Oil prices retreated marginally on September 27 after entering a bull market the previous day. Information on U.S. inventories is expected to be released the first week of October, and some analysts are expecting a pullback in oil as production should have ramped up after refineries recover from Hurricane Harvey.
September has seen oil prices reach highs not seen since the late spring this year. Turkish president Tayyip Erdogan threatened to “close the valves” in the wake of the Kurdish independence vote in Iraq, which also boosted oil prices in the past week.
After experiencing some of its lowest prices since early 2016 this year, the rise in oil has sparked optimism in Canadian energy companies. Let’s look at four that investors can target in this bullish environment.

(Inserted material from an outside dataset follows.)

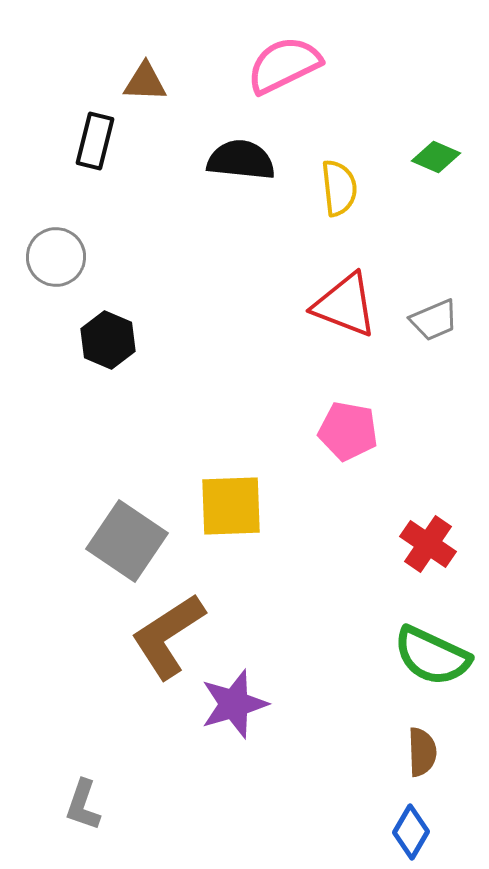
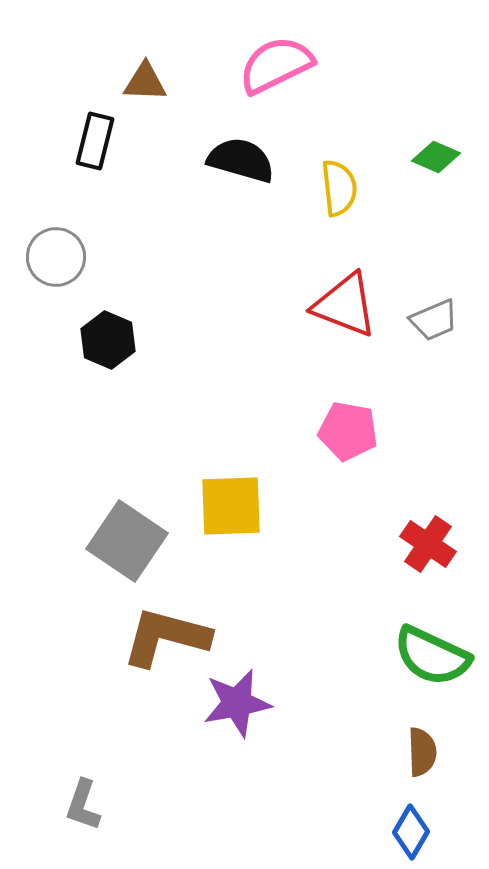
pink semicircle: moved 8 px left
black semicircle: rotated 10 degrees clockwise
brown L-shape: moved 2 px left, 1 px down; rotated 48 degrees clockwise
purple star: moved 3 px right, 1 px up; rotated 6 degrees clockwise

Suncor Energy Inc. (TSX:SU)(NYSE:SU) has risen 10.6% month over month as of close on September 27. President and CEO Steve Williams was enthusiastic about Canadian oil sands in a recent interview. “In 100 years’ time, the oil sands will still be being developed and still operating,” Williams said. Some view this as an optimistic outlook, especially with green-energy commitments being made by current governments.
In any case, Suncor has shown remarkable strength since early July. The stock also offers a solid dividend of $0.32 per share, representing a 2.9% dividend yield.
Enbridge Inc. (TSX:ENB)(NYSE:ENB) stock has increased 2.1% in the past month. Enbridge finds itself in yet another battle with regulators as Minnesota holds public hearings on whether or not the company will be able to proceed with the replacement of its Line 3 oil pipeline. Significant protests from environmentalists and Indigenous rights activists will accompany the hearings.
Enbridge stock has struggled in 2017 amid the aforementioned regulatory battles. It has declined 8.9%, but it still boasts a strong dividend of $0.61 per share with a 4.7% dividend yield.
Canadian Natural Resources Limited (TSX:CNQ)(NYSE:CNQ) shares have jumped 10.7% month over month. In early September, Canadian Natural Resources purchased Cenovus Energy Inc.’s Pelican Lake project for $975 million. The asset gives Canadian Natural Resources access to an asset that produces about 20,000 barrels of oil per day. This is the second big purchase from the company this year after the $12.7 billion acquisition of oil sands production from Royal Dutch Shell and Marathon Oil Corporation.
The stock also offers a dividend of $0.28 per share, representing a dividend yield of 2.5%.
Spartan Energy Corp. (TSX:SPE) has spiked 25.6% month over month. Spartan Energy reported a big bump in production when it released its second-quarter results in August. The company posted record production, an increase of 143% from Q2 2016.
Spartan Energy has declined 33% in 2017. It is the riskiest play in this article, as it boasts no potential for income, and if oil slips below $50 again, the stock will have a difficult time breaking through to levels it experienced in 2016. Investors who are confident that this oil rally will be more robust than the last can scoop up Spartan Energy as a stock with potential for big growth.